LK has a great emphasis on Jesus being 'full of the Holy Spirit'. In his (Jesus') case it comes from inside himself ('conceived by the Holy Spirit'... 'who proceeds from the Father & the Son') even though LK shows this confirmed by outward signs. Personally, I much prefer MK's 'the Spirit threw Jesus out' into the wilderness. That at least gets us away from the soppiness some people seem to bathe (or daub?) the Spirit with. Not at all! The Spirit is God's Vigour at work on us as much as God's anything else at work in us.

I have a problem, speaking personally, about the way we persist in translating & talking about Jesus' experience in the wild- erness as his 'temptation' when we know full well the original word also means 'testing'. I don't argue that Jesus wasn't tempted, but that to focus on temptation exclusively gives a more negative spin than the (to me) positive spin of 'testing'. Most sermons I hear about the 'temptations' end up pretty negative, while the evidence is clearly that they were, though tough going, a positive experience for Jesus, & through him, ours can turn out positive for us.

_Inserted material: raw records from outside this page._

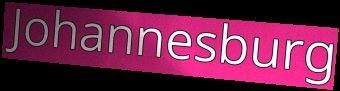
Johannesburg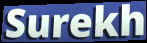
Surekh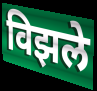
विझलेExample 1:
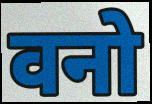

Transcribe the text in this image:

वनो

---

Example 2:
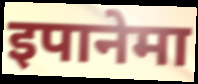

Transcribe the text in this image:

इपानेमा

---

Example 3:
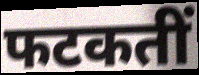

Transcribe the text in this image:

फटकतीं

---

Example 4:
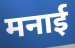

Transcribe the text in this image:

मनाई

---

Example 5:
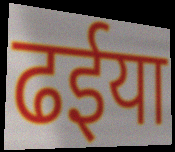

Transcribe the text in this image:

ढईया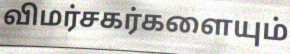
விமர்சகர்களையும்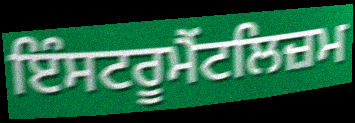
ਇੰਸਟਰੂਮੈਂਟਲਿਜ਼ਮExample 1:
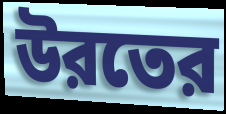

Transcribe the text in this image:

উরতের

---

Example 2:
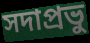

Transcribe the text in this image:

সদাপ্রভু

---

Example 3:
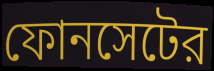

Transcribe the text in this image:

ফোনসেটের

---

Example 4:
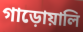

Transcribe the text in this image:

গাড়োয়ালি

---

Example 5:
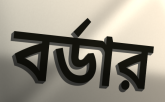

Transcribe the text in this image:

বর্ডার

Still speaking personally, I've learned during my spiritual journey, to take the 'devil' more seriously since I came to recognize 'it' as that dark side of myself. That side of me that's turned so far away from God that I've blocked God's Light from illuminating me, limiting (ha ha!) God to throwing me only as a shadow of what I am called to be. (I remember shocking a conservative member of a congregation I was visiting (&, I must admit, enjoying it - ah, temptation! ah, testing!), when, preaching on this passage, I said I shaved the devil every morning! That way I at least treat the devil with respect, but not the fawning submission I hear so often from people who seem to think the devil really runs the show! What rot! How many of us, deep down, use the devil as an excuse for our own lack of moral fibre? Jesus never hid behind the devil. Never ever!

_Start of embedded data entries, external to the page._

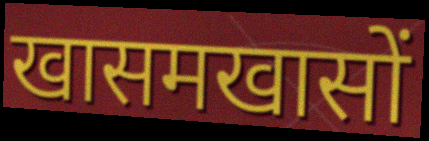
खासमखासों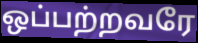
ஒப்பற்றவரே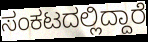
ಸಂಕಟದಲ್ಲಿದ್ದಾರೆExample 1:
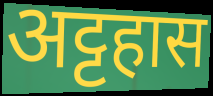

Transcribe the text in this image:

अट्टहास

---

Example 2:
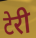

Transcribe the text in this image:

टेरी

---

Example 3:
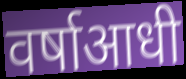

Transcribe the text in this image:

वर्षाआधी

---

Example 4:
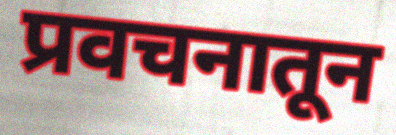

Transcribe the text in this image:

Every now & then we hear the police say that the motive for murder almost always comes down in the end to money, sex, or revenge. Something like that. When I ponder the events in the wilderness, It seems they sum up 'sin' in much the same way, if under different headings: 'Sin' comes down to a) cheating (1st test), b) grabbing for power (2nd test) or playing to the crowd (3rd test). No doubt you may want to add in other possibilities. Fine. Somehow we need to drag 'turning stones into bread', 'all the kingdoms of this world', & (not) jumping from temple tops screaming into the 21st C. Otherwise our own temptations & testings may never become real & apparent to us. Nor how to say NO! to them & YES! to God as Jesus does.